# Tattoos....



## Nightfearz (23/9/14)

How many of the vapers on this forum is inked... post some pics of your art here (but let's keep it clean...)


----------



## BumbleBee (23/9/14)

I have some

Reactions: Funny 1


----------



## Nightfearz (23/9/14)

I still wanna replace this.



with this...

Reactions: Like 4


----------



## Andre (23/9/14)

Many here: http://www.ecigssa.co.za/threads/the-face-and-or-tattoo-behind-the-post.741/


----------



## Stroodlepuff (23/9/14)

Yeap I is inked  My tats are on the thread andre posted  

I want another one though

Reactions: Like 1


----------



## BumbleBee (23/9/14)

lol, I was just looking for that thread 

Ink starts on this page  ... http://www.ecigssa.co.za/threads/the-face-and-or-tattoo-behind-the-post.741/page-21

Reactions: Thanks 1


----------



## rvdwesth (25/9/14)

I am also in that category - 2 spots of ink.... 3rd in planing.

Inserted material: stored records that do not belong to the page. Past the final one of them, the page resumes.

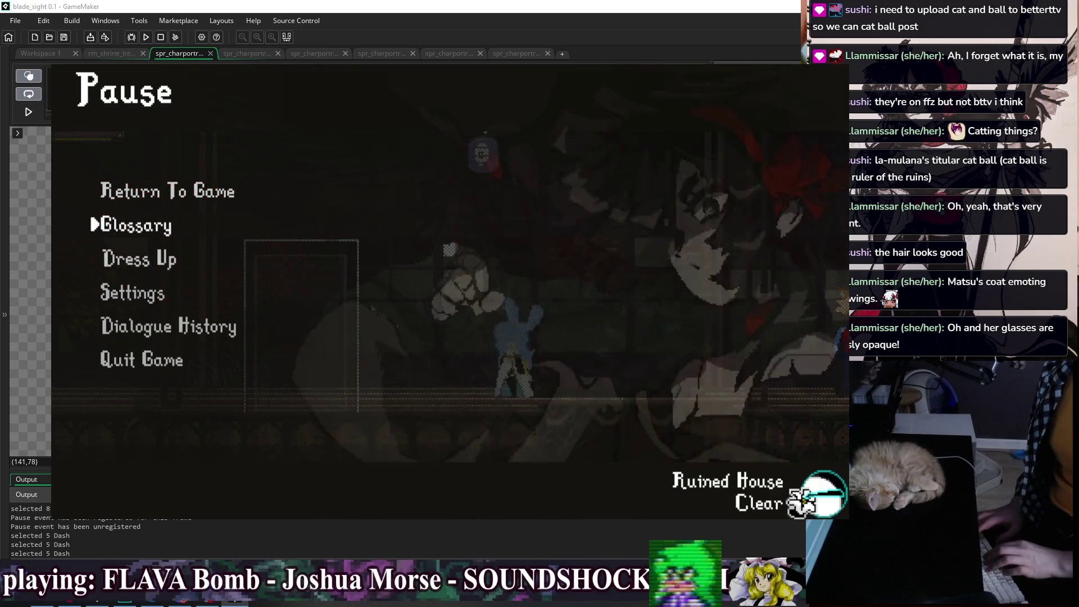
{"action": "key", "text": "z"}
{"action": "key", "text": "Down"}
{"action": "key", "text": "Down"}
{"action": "key", "text": "z"}
{"action": "key", "text": "Down"}
{"action": "key", "text": "Down"}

Some Tribal thing on the back and a tiger on my arm shoulder and back


----------



## Andre (25/9/14)

rvdwesth said:


> I am also in that category - 2 spots of ink.... 3rd in planing.
> 
> Some Tribal thing on the back and a tiger on my arm shoulder and back


Pictures or it did not happen. In this thread: http://www.ecigssa.co.za/threads/the-face-and-or-tattoo-behind-the-post.741/page-21


----------



## rvdwesth (25/9/14)

Andre said:


> Pictures or it did not happen. In this thread: http://www.ecigssa.co.za/threads/the-face-and-or-tattoo-behind-the-post.741/page-21


 
I will .... when I get home... people already think I'm weird, imagine what would happen if I take my shirt off and take pics of myself!

Reactions: Like 1 | Funny 2


----------



## RoSsIkId (25/9/14)

Went on honeymoon to cape town and came back with new ink.

Reactions: Like 2


----------



## elvin119 (26/9/14)

I want another one or two 

Sent from my GT-N8000 using Tapatalk


----------



## RoSsIkId (26/9/14)

Will post a pic once its healed

Reactions: Like 1


----------



## Spyro (16/1/18)

Staying true to the username, my first which will be a part of a half sleeve cartoon collage soon. 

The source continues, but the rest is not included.